Antigamente, as famílias eram mais numerosas, em termos dos locais que frequento, onde vivo. Meus pais, por exemplo, tiveram seis filhos e somos vários tios e primos. Já a geração de sobrinhos diminuiu bastante. Isso quer dizer que a gente crescia sendo forçado a dividir.
A minha primeira bicicleta, eu herdei de uma irmã mais velha. Os livros da escola, roupas, uniformes, brinquedos, quase tudo eu herdava, porque sou o caçula. Tínhamos que dividir o banho, os programas de televisão, a ida ao cinema, o lanche, o carro, os bifes, os espaços da casa. Aprendi, assim, a compartilhar sem dramas. Meu pai comprou um violão e três de nós fomos aprender o mesmo instrumento. Meu piano só chegou quando eu pude ajudar a minha mãe a pagar, com a bolsa de iniciação científica da faculdade.
Imagina sair com seis filhos, quanto meu pai iria gastar? Pouquíssimas vezes fomos almoçar fora e somente viajamos à praia duas vezes, todos juntos.

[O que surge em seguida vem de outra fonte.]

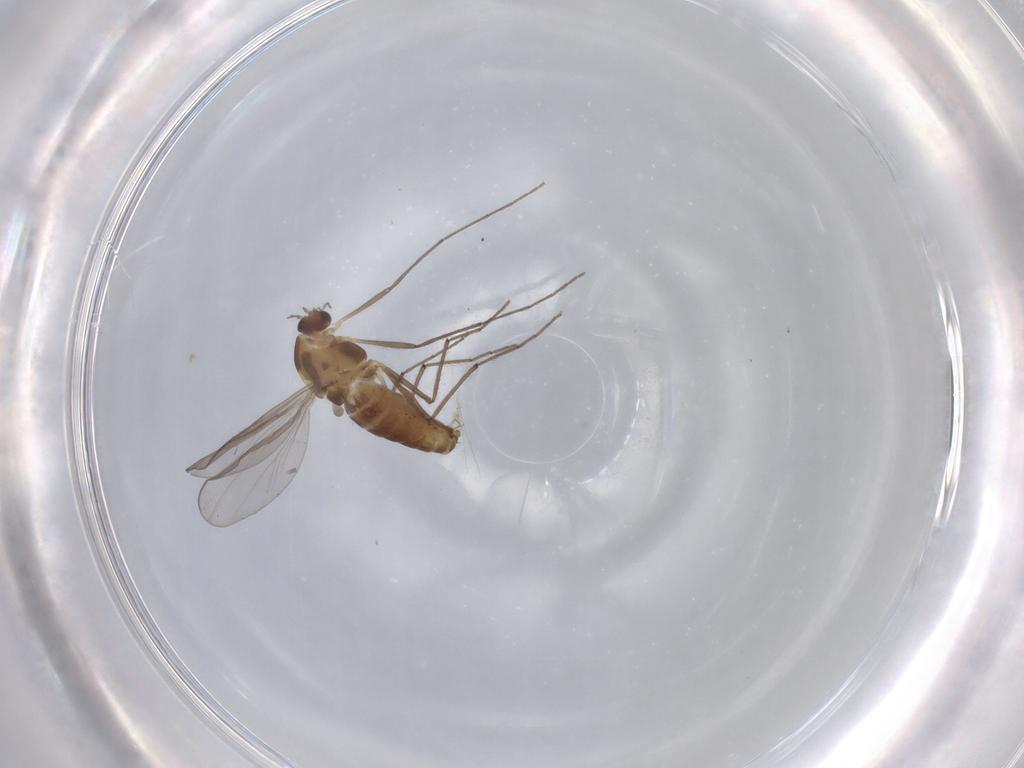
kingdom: Animalia
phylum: Arthropoda
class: Insecta
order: Diptera
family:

Hotel? Nunca nem víamos. Prioridade era educação escolar – meu pai nunca se negou a pagar pelos estudos dos filhos, nisso ele jamais economizou. Eu cresci sabendo bem a minha ordem na fila da vida e a importância que os valores éticos têm sobre as demais coisas. E era assim com a maioria dos amigos da minha época: raramente havia alguém que era filho único.

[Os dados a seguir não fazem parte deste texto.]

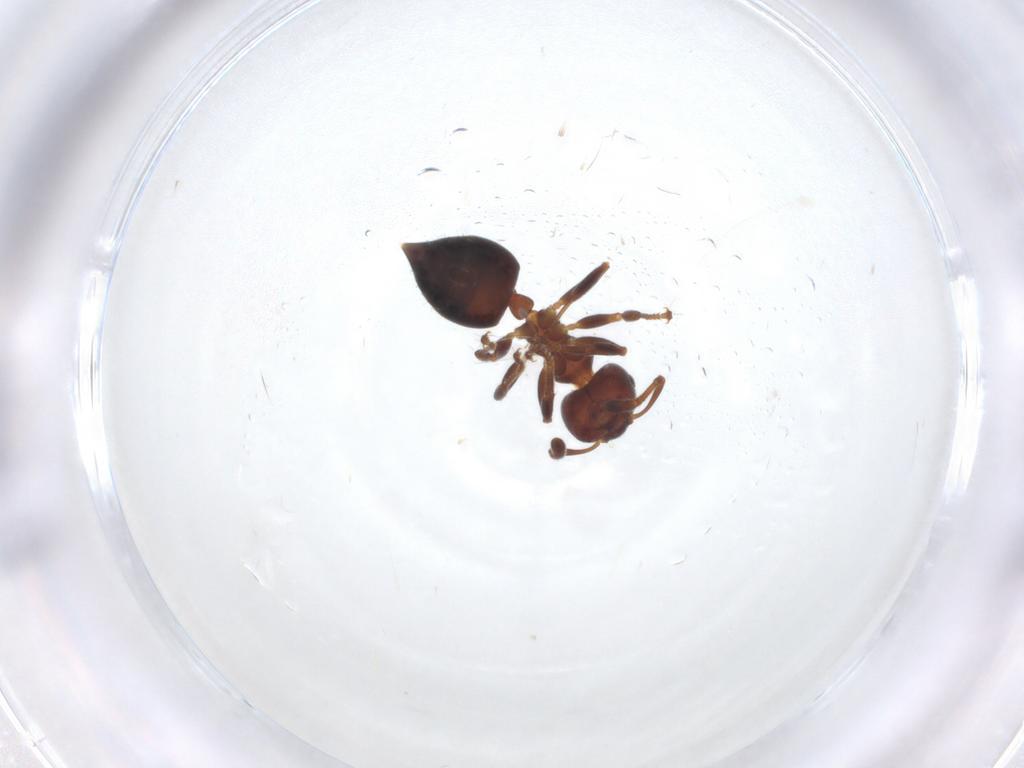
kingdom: Animalia
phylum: Arthropoda
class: Insecta
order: Hymenoptera
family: Formicidae
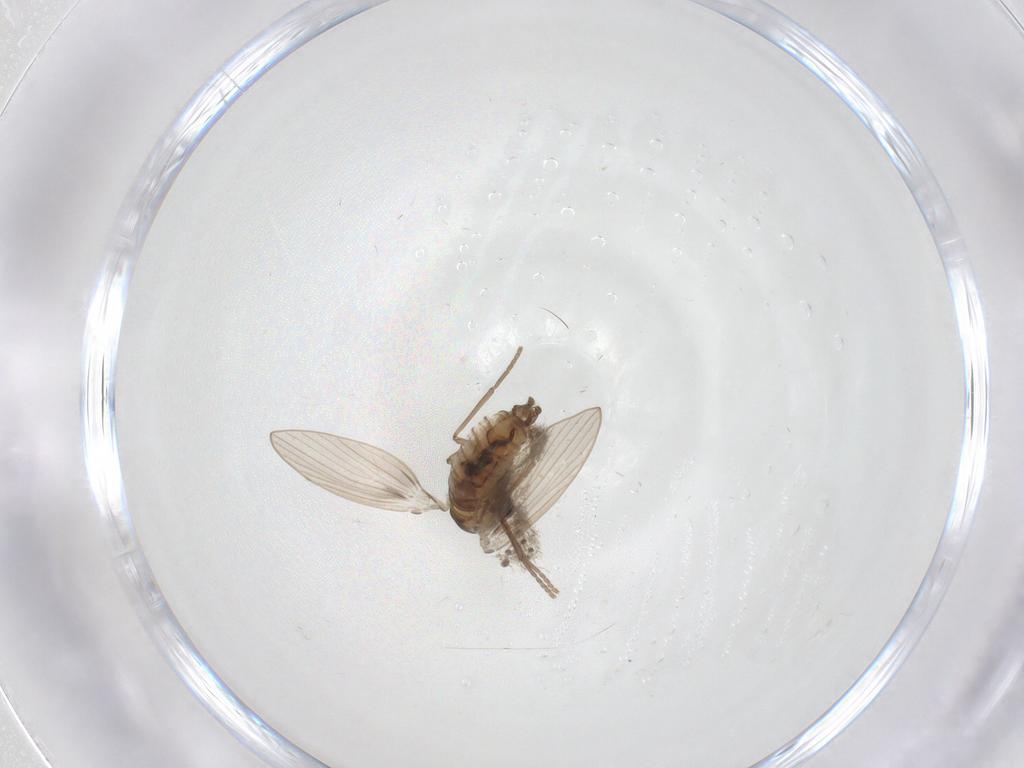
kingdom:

Hoje, há uma profusão de filhos únicos e, baseando-me na minha experiência com meu único rebento, noto que essa exclusividade acaba tolhendo dele oportunidades de treinar o esperar, o não poder, o herdar. Logicamente, a gente tenta não dar tudo, não comprar tudo, nem fazer todas as vontades do filho, mas ele sempre vai ter a certeza de que será o primeiro a obter algo dos pais. A questão da divisão, nesse contexto, acaba prejudicada. A gente ensina e fala, mas nada se compara ao aprendizado que a experiência na própria pele provoca.

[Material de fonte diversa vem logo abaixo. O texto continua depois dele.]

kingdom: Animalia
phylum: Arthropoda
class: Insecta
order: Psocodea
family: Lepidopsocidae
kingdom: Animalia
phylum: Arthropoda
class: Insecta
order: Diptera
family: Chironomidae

Não vou afirmar ser isso a causa principal do egoísmo que permeia as novas gerações, mas que é um determinante razoável, isso é. Eu convivo com adolescentes e percebo que a muitos lhes falta essa prática de se enxergar como parte de um todo, como alguém que não vive sozinho e, portanto, não pode fazer o que quiser da vida. Há muita dificuldade em se enxergar o outro, que dirá se colocar no lugar do outro. E isso eu posso comprovar cada vez que passeio pelas redes sociais e leio os comentários pelas páginas de lá. Muitas pessoas discursam ódio, raiva, sem qualquer traço de empatia e de tolerância para discutir civilizadamente com quem pensa do modo contrário, com quem discorda. Tudo é levado para o lado pessoal, de maneira infantil e, na maioria das vezes, agressiva.
Há que se atentar para isso, urgentemente, no sentido de se resgatarem princípios mínimos de convivência, ou tudo vai desandar de vez, porque o que se vê é inadmissível, inaceitável. Viver em grupo requer conscientizar-se do alcance do que se fala e se faz. Infelizmente, tem gente que só vai entender o que é ferrar com o emocional do outro quando lhe jogarem essa dor de volta. Muitos, nem isso. Por essa razão é que tem tanta gente tentando justificar falta de empatia, enquanto fica orbitando em volta do próprio umbigo. Lamentável.